* [Task to complete]:
Substitute "Prestige Records" for "Savoy Records" in the text about the album Bohemia After Dark, and give the passage starting at "Bohemia After Dark" and ending at "in September 1955." again with that change.

*** Document excerpt

Bohemia After Dark is an album by jazz drummer Kenny Clarke, featuring the earliest recordings with Cannonball Adderley and Nat Adderley. It was released by Savoy Records in September 1955.

The album, and its first track, are titled after the Café Bohemia a restaurant where, between 1955 and 1960, jazz live sessions were held.

Reception
The Allmusic review by Scott Yanow states: "Although drummer Kenny Clarke is the nominal leader and the other sidemen include trumpeter Donald Byrd, Jerome Richardson on tenor and flute, pianist Horace Silver and bassist Paul Chambers, the impressive performance by the young Adderleys makes this a historic session that has often been reissued under Cannonball's name".

******
*** Material provided

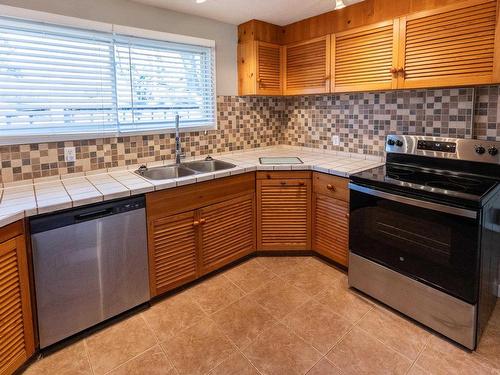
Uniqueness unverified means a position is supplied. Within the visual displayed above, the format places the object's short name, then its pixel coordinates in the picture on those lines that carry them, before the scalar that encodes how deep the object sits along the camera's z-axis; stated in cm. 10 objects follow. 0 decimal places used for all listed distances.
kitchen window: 208
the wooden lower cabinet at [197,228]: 225
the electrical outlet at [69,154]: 231
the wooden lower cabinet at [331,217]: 258
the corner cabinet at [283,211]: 281
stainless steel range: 177
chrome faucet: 278
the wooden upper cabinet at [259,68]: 309
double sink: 267
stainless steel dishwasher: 177
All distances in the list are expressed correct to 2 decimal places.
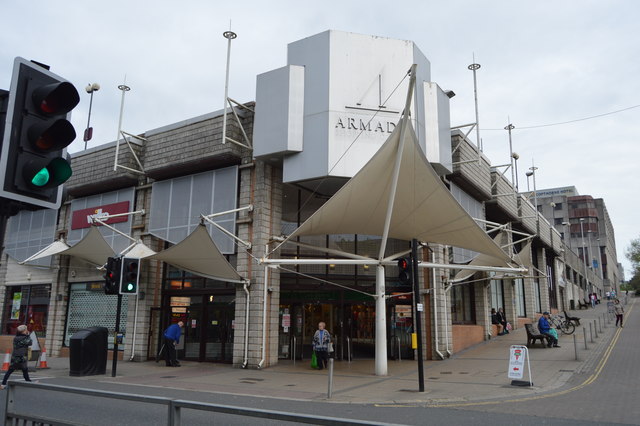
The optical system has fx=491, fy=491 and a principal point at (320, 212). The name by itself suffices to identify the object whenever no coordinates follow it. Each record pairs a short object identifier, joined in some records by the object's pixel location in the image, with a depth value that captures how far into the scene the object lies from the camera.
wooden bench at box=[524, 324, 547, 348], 20.17
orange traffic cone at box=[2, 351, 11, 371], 15.23
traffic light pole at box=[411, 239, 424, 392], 11.66
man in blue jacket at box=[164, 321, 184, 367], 17.89
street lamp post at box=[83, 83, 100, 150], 26.48
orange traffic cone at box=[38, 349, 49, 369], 17.27
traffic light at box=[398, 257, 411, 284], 12.48
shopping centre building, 17.22
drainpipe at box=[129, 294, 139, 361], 20.07
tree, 87.64
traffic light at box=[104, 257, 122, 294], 14.83
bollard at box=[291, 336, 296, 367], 18.70
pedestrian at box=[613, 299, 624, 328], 26.16
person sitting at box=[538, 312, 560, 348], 20.06
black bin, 15.16
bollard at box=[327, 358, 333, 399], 10.91
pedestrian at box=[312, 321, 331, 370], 16.73
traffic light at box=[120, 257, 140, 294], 14.92
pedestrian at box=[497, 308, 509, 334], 26.28
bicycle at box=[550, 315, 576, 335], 24.76
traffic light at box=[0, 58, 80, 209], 3.54
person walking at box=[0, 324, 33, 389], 12.16
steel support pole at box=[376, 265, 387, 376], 14.92
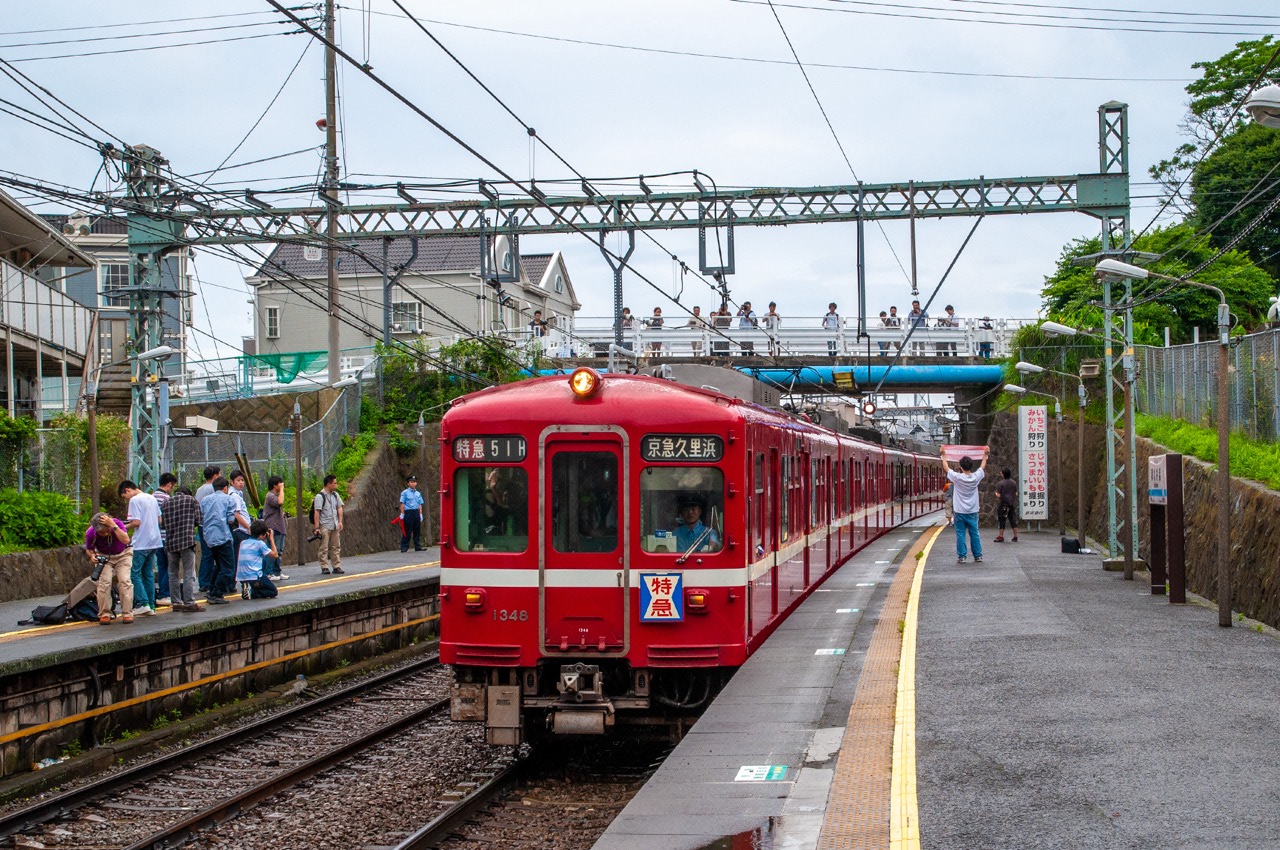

******

* [Solved problem]:
Bohemia After Dark is an album by jazz drummer Kenny Clarke, featuring the earliest recordings with Cannonball Adderley and Nat Adderley. It was released by Prestige Records in September 1955.